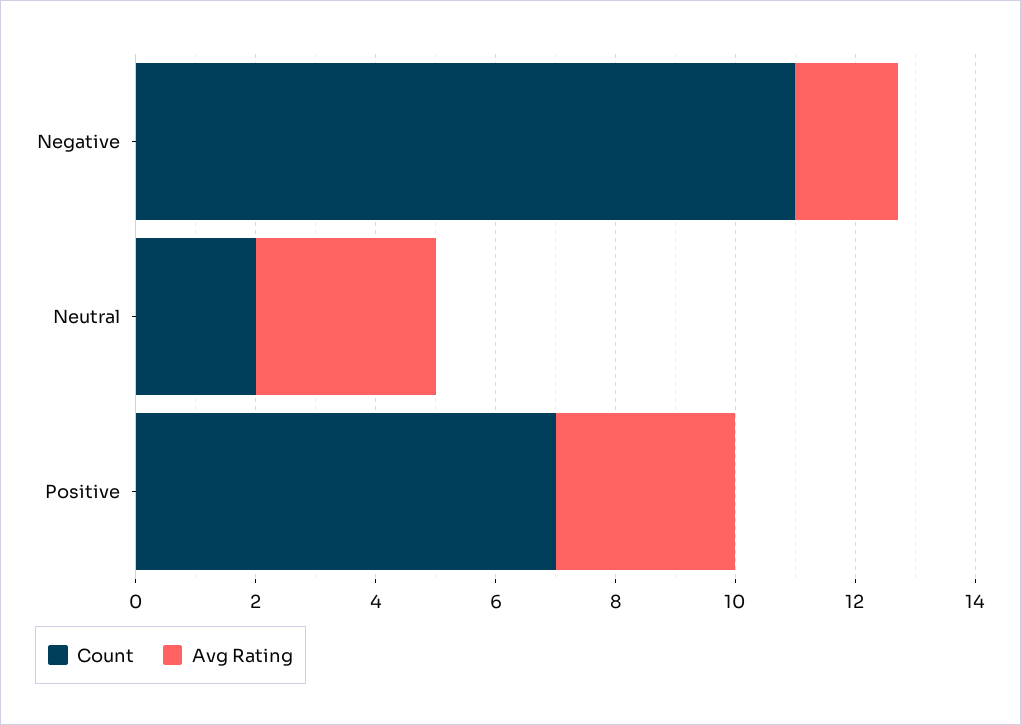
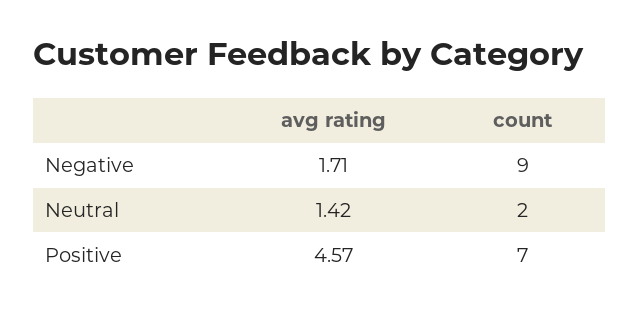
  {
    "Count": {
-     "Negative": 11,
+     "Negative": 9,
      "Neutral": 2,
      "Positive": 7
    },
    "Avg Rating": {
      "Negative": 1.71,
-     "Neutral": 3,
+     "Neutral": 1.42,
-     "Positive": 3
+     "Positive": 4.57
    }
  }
┄┄┄┄┄┄┄┄┄┄
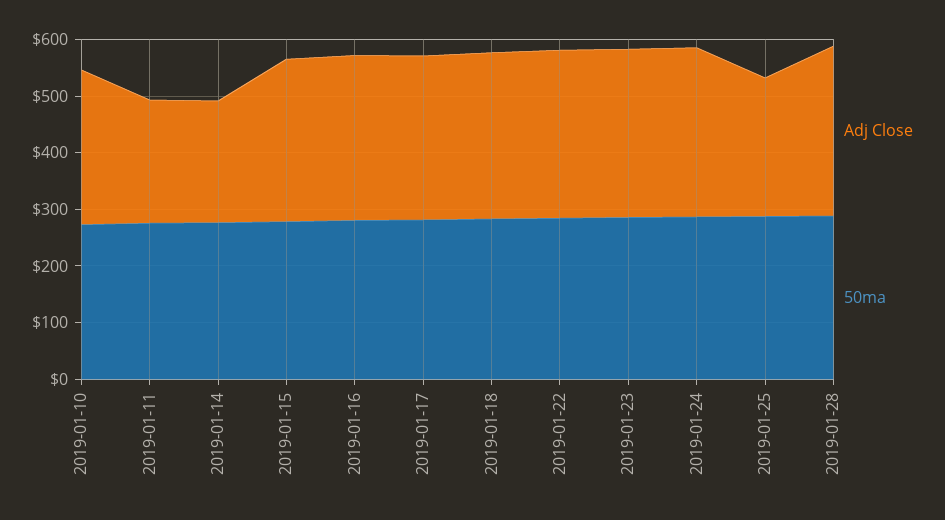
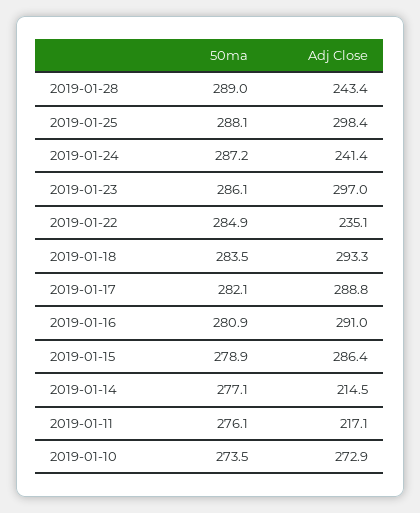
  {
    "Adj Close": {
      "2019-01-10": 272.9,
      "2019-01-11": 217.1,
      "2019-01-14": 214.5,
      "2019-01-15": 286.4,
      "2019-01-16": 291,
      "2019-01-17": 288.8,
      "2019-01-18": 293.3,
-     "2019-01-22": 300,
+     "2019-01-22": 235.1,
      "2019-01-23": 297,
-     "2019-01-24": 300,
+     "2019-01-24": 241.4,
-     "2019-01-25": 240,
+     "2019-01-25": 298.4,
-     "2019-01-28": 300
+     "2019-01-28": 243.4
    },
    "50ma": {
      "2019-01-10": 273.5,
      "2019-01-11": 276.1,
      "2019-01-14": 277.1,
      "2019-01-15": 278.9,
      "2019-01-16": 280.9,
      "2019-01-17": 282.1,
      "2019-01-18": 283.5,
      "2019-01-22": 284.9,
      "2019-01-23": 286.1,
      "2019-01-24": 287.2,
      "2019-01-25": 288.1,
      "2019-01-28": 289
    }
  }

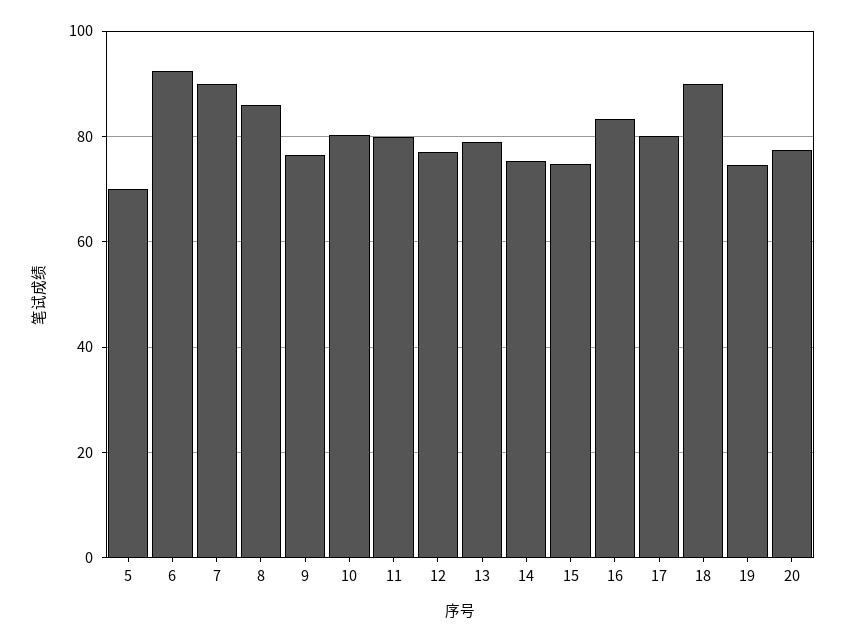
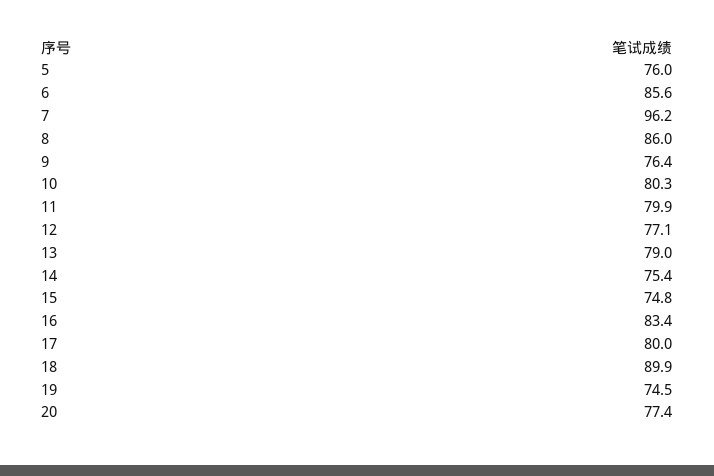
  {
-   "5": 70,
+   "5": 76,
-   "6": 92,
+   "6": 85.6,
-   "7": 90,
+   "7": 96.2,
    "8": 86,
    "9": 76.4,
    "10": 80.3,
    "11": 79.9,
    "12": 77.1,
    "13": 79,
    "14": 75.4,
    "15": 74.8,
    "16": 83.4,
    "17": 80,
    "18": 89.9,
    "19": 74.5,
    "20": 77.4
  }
┄┄┄┄┄┄┄┄┄┄
• **About this exercise**
Give the number of lines in the entries above that contain the string "Negative", and nothing more.

• **Task response**
3